= Tayfun Tezduyar =

Mechanical engineer

Tayfun E. Tezduyar is a mechanical engineer. He is known for his studies on the techniques of stabilizing the finite element methods.

Tezduyar obtained his master's degree and doctorate at the California Institute of Technology in 1978 and 1982, respectively. He was then a postdoctoral fellow at Stanford University prior to joining the University of Houston faculty in January 1983. Tezduyar assumed an associate professorship at the University of Minnesota in 1987, and was named a full professor in 1991. In 1997, Tezduyar was appointed Distinguished McKnight University Professor.
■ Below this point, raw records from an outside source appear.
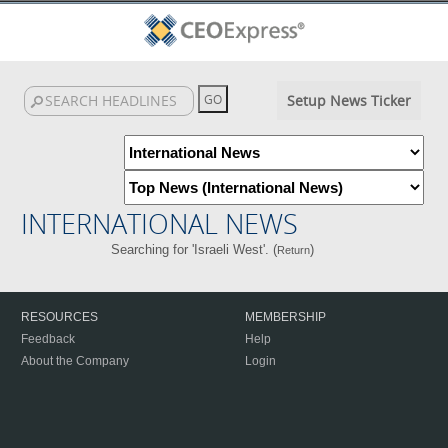
Setup News Ticker
INTERNATIONAL NEWS
Searching for 'Israeli West'. (
)
Return
RESOURCES
MEMBERSHIP
Feedback
Help
About the Company
Login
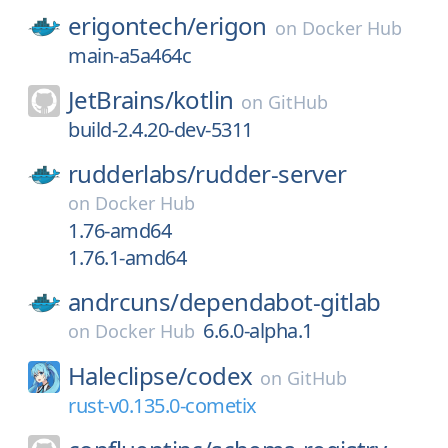
erigontech/
erigon
on
Docker Hub
main-a5a464c
JetBrains/
kotlin
on
GitHub
build-2.4.20-dev-5311
rudderlabs/
rudder-server
on
Docker Hub
1.76-amd64
1.76.1-amd64
andrcuns/
dependabot-gitlab
6.6.0-alpha.1
on
Docker Hub
Haleclipse/
codex
on
GitHub
rust-v0.135.0-cometix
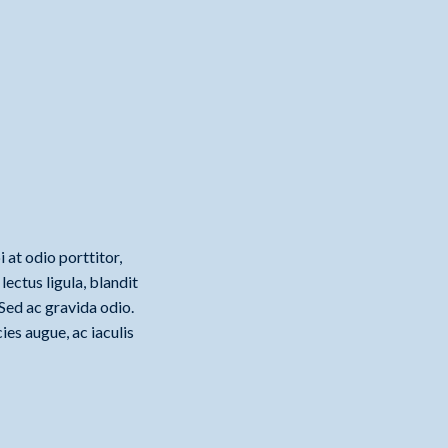
 at odio porttitor,
ectus ligula, blandit
 Sed ac gravida odio.
ies augue, ac iaculis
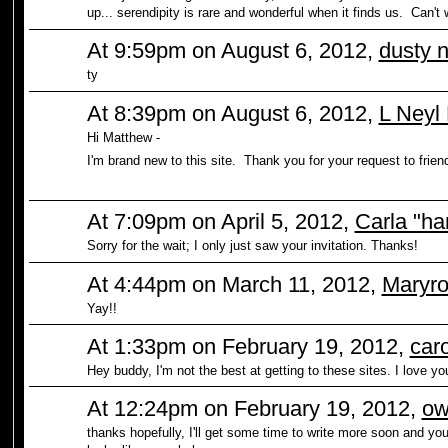
up... serendipity is rare and wonderful when it finds us. Can't 
At 9:59pm on August 6, 2012,
dusty 
ty
At 8:39pm on August 6, 2012,
L Neyl
Hi Matthew -
I'm brand new to this site. Thank you for your request to frien
At 7:09pm on April 5, 2012,
Carla "ha
Sorry for the wait; I only just saw your invitation. Thanks!
At 4:44pm on March 11, 2012,
Maryro
Yay!!
At 1:33pm on February 19, 2012,
caro
Hey buddy, I'm not the best at getting to these sites. I love you
At 12:24pm on February 19, 2012,
ow
thanks hopefully, I'll get some time to write more soon and you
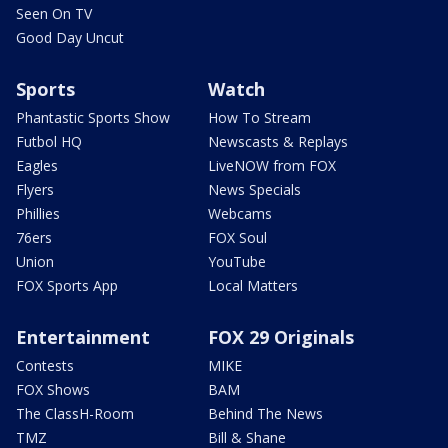
Seen On TV
Good Day Uncut
Sports
Watch
Phantastic Sports Show
How To Stream
Futbol HQ
Newscasts & Replays
Eagles
LiveNOW from FOX
Flyers
News Specials
Phillies
Webcams
76ers
FOX Soul
Union
YouTube
FOX Sports App
Local Matters
Entertainment
FOX 29 Originals
Contests
MIKE
FOX Shows
BAM
The ClassH-Room
Behind The News
TMZ
Bill & Shane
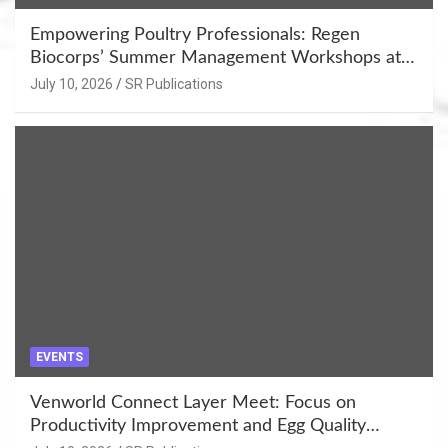
Empowering Poultry Professionals: Regen
Biocorps’ Summer Management Workshops at
Khujner & Azamgarh
July 10, 2026
SR Publications
EVENTS
Venworld Connect Layer Meet: Focus on
Productivity Improvement and Egg Quality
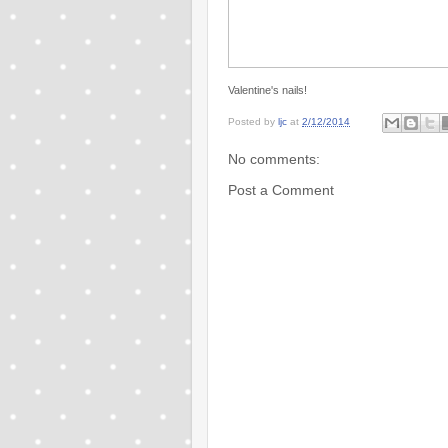
Valentine's nails!
Posted by
ljc
at
2/12/2014
No comments:
Post a Comment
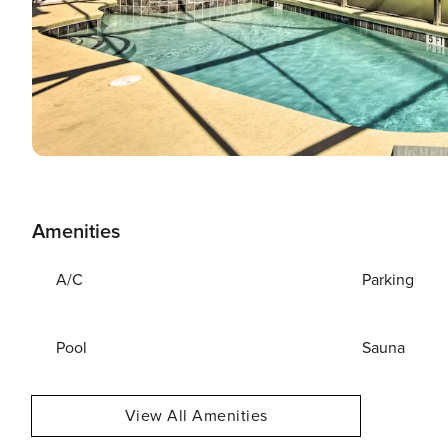
Amenities
A/C
Parking
Pool
Sauna
View All Amenities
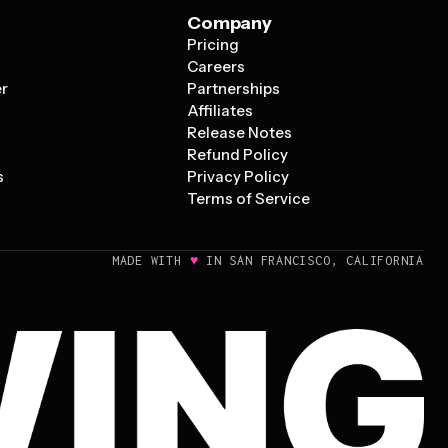
Company
Pricing
s
Careers
er
Partnerships
Affiliates
Release Notes
Refund Policy
s
Privacy Policy
Terms of Service
♥
MADE WITH
IN SAN FRANCISCO, CALIFORNIA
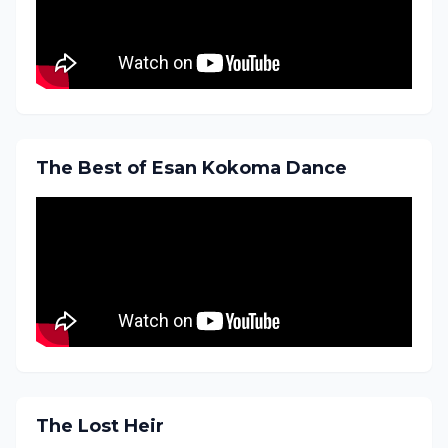
The Best of Esan Kokoma Dance
The Lost Heir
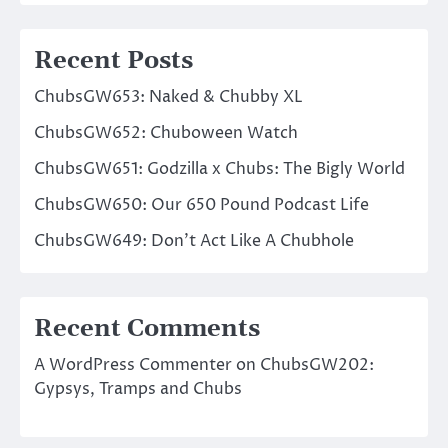
Recent Posts
ChubsGW653: Naked & Chubby XL
ChubsGW652: Chuboween Watch
ChubsGW651: Godzilla x Chubs: The Bigly World
ChubsGW650: Our 650 Pound Podcast Life
ChubsGW649: Don’t Act Like A Chubhole
Recent Comments
A WordPress Commenter
on
ChubsGW202:
Gypsys, Tramps and Chubs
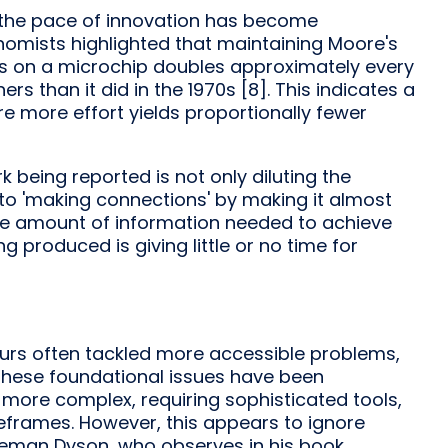
ng the pace of innovation has become
nomists highlighted that maintaining Moore's
rs on a microchip doubles approximately every
 than it did in the 1970s [8]. This indicates a
ere more effort yields proportionally fewer
 being reported is not only diluting the
 to 'making connections' by making it almost
the amount of information needed to achieve
g produced is giving little or no time for
urs often tackled more accessible problems,
s these foundational issues have been
 more complex, requiring sophisticated tools,
eframes. However, this appears to ignore
reeman Dyson, who observes in his book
He left Minnesota for the James F. Barbour Professorship in Mechanical Engineering at Rice University in 1998. Tezduyar was listed as an ISI highly cited researcher in 2016. Tezduyar chaired the Applied Mechanics Division of the American Society of Mechanical Engineers in 2011, and was awarded its Ted Belytschko Applied Mechanics Award in 2018. In 2019, he was awarded the Computational Mechanics Award by the Asian Pacific Association for Computational Mechanics. Since 2017, in addition to his position at Rice University, he has been working as a Professor at the Science and Engineering Faculty of Waseda University in Tokyo, Japan.